[Stored data entries]

* * * * *

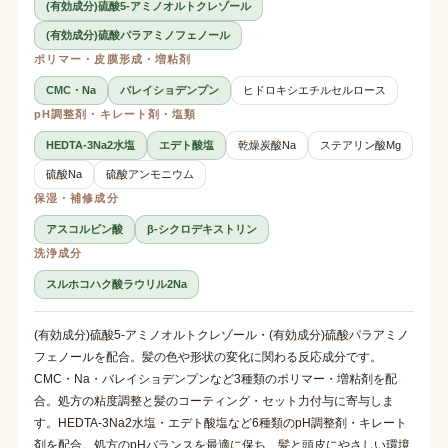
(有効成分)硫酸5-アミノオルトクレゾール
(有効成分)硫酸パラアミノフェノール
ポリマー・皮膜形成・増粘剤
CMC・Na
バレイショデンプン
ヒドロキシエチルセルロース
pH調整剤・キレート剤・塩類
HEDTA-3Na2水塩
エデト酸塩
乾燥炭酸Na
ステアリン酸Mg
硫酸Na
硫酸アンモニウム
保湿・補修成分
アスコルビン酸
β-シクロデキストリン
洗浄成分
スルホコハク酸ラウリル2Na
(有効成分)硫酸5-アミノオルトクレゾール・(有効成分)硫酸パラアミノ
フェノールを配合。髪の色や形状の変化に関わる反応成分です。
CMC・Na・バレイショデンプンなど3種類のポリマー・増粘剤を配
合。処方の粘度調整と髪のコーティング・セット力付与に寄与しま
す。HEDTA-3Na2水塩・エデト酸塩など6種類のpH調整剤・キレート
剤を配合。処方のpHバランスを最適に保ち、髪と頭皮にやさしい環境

* * * * *

• _EXERCISE REQUIREMENTS_:
Only an exact copy of the records counts as an answer. Leave out the images.

• _OUTPUT BELOW_:
(有効成分)硫酸5-アミノオルトクレゾール
(有効成分)硫酸パラアミノフェノール
ポリマー・皮膜形成・増粘剤
CMC・Na
バレイショデンプン
ヒドロキシエチルセルロース
pH調整剤・キレート剤・塩類
HEDTA-3Na2水塩
エデト酸塩
乾燥炭酸Na
ステアリン酸Mg
硫酸Na
硫酸アンモニウム
保湿・補修成分
アスコルビン酸
β-シクロデキストリン
洗浄成分
スルホコハク酸ラウリル2Na
(有効成分)硫酸5-アミノオルトクレゾール・(有効成分)硫酸パラアミノ
フェノールを配合。髪の色や形状の変化に関わる反応成分です。
CMC・Na・バレイショデンプンなど3種類のポリマー・増粘剤を配
合。処方の粘度調整と髪のコーティング・セット力付与に寄与しま
す。HEDTA-3Na2水塩・エデト酸塩など6種類のpH調整剤・キレート
剤を配合。処方のpHバランスを最適に保ち、髪と頭皮にやさしい環境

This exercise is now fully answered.